Biofabrication of a prevascularized functional trachea substitute

预血管化功能性气管替代物的生物制造

• 批准号: 256933203
• 负责人: Professor Dr.-Ing. Horst Fischer
• 金额: --
• 依托单位: Lehr- und Forschungsgebiet Zahnärztliche Werkstoffkunde und Biomaterialforschung
• 依托单位国家: 德国
• 项目类别: Research Grants
• 财政年份: 2014
• 资助国家: 德国
• 起止时间: 2013-12-31 至 2018-12-31
• 项目状态: 已结题
• 来源: https://gepris.dfg.de/gepris/projekt/256933203?language=en
• 关键词: Biofabrication; prevascularized; functional; trachea; substitute

3D printing technologies enable a rapid additive manufacturing that ensures high spatial resolution and complexity of generated parts. Applied on the field of tissue engineering, 3D printing technologies show high potential for the generation of artificial organs which comprise cells and hydrogels and mimic the complexity of natural tissue in structure and composition. A trachea for example consists of several different cell types and different functional tissue types such as muscle, connective tissue, and cartilage.The research project proposed here as a continuation of the project TracheaPrint is based on the hypothesis that the tubular structure of a trachea can be resembled in a 3D drop-on-demand printing procedure. The printing includes two different types of hydrogels: a cell-laden hydrogel blend of agarose and type I collagen and further a cell-free hydrogel that resembles function and shape of native tracheal cartilage. The agarose-collagen blend already proved its printability and high angiogenic potential in the first phase of the project using a co-culture of human endothelial cells and fibroblasts. Particularly, we focus in the second phase of the project on the advancement of a cartilage substitute based on polyethylene glycol (PEG) which forms a hydrogel with tunable mechanical properties. We intend to further shorten the gelation time of a PEG-based hydrogel using a click-chemistry approach avoiding the cytotoxic effect of photo-crosslinkers. The research project includes studies on the cell induced remodeling and tissue maturation in vitro and its influence on angiogenesis and the expression of proangiogenic markers. Furthermore, the integration of pre-vascularized hydrogel samples in a CAM-model will be investigated. Moreover, a novel membrane printing technology best suitable for the specific application will be elaborated and combined with the existing micro-valve based printer. Finally, a cell-laden trachea substitute is printed and cultured in two-step incubation in a pulsatile bioreactor. Additionally, the construct will be epithelialized at the inner surface using a spraying technique. Furthermore, we investigate the general feasibility of employing 3D-bioreactors for tissue engineering of layer-by-layer bioprinted tubular structures. The scientific findings from this project could subsequently be used to develop individualized trachea substitutes.

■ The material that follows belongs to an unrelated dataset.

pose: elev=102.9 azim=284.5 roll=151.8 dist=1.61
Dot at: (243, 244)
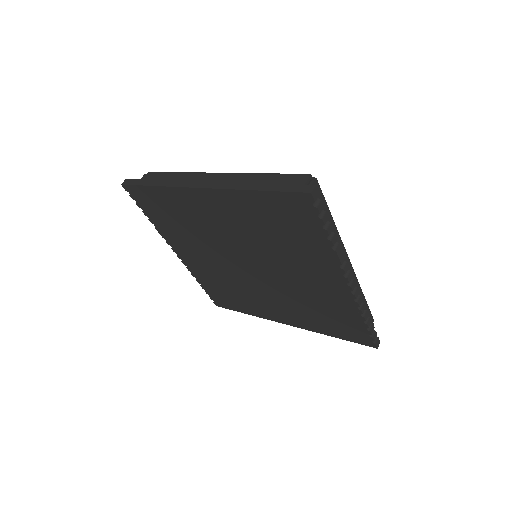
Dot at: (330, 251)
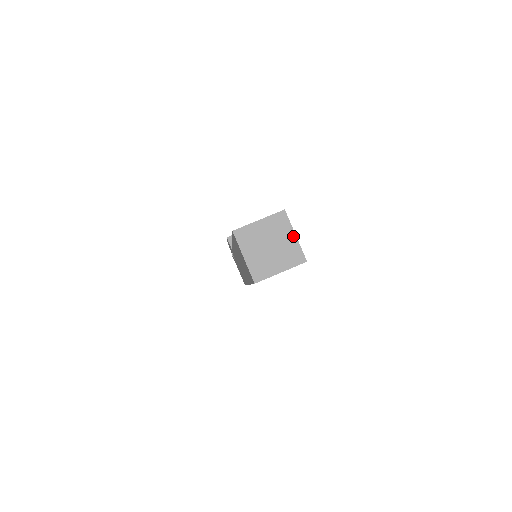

3D打印技术能够实现快速增材制造，确保生成部件的高空间分辨率和复杂性。应用于组织工程领域，3D打印技术显示出生成人造器官的高潜力，人造器官包括细胞和水凝胶，并在结构和组成上模仿天然组织的复杂性。例如，气管由几种不同的细胞类型和不同的功能组织类型（如肌肉、结缔组织和软骨）组成。作为TracheaPrint项目的延续，本文提出的研究项目基于以下假设：气管的管状结构可以在3D按需打印过程中进行模拟。打印包括两种不同类型的水凝胶：琼脂糖和I型胶原蛋白的细胞负载水凝胶混合物，以及类似天然气管软骨功能和形状的无细胞水凝胶。琼脂糖-胶原蛋白混合物已经在项目的第一阶段使用人类内皮细胞和成纤维细胞的共培养物证明了其可印刷性和高血管生成潜力。特别是，我们在项目的第二阶段专注于基于聚乙二醇（PEG）的软骨替代物的发展，该替代物形成具有可调机械性能的水凝胶。我们打算使用点击化学方法进一步缩短PEG基水凝胶的凝胶化时间，避免光交联剂的细胞毒性作用。本研究项目包括体外细胞诱导的组织重塑和组织成熟及其对血管生成和促血管生成标志物表达的影响。此外，将研究CAM模型中预血管化水凝胶样品的整合。此外，一种最适合特定应用的新型薄膜打印技术将被阐述并与现有的基于微阀的打印机相结合。最后，将载有细胞的气管替代物打印并在脉动生物反应器中以两步孵育进行培养。此外，将使用喷涂技术在内表面对结构进行上皮化。此外，我们研究了采用3D生物反应器进行逐层生物打印管状结构的组织工程的一般可行性。该项目的科学发现随后可用于开发个性化的气管替代品。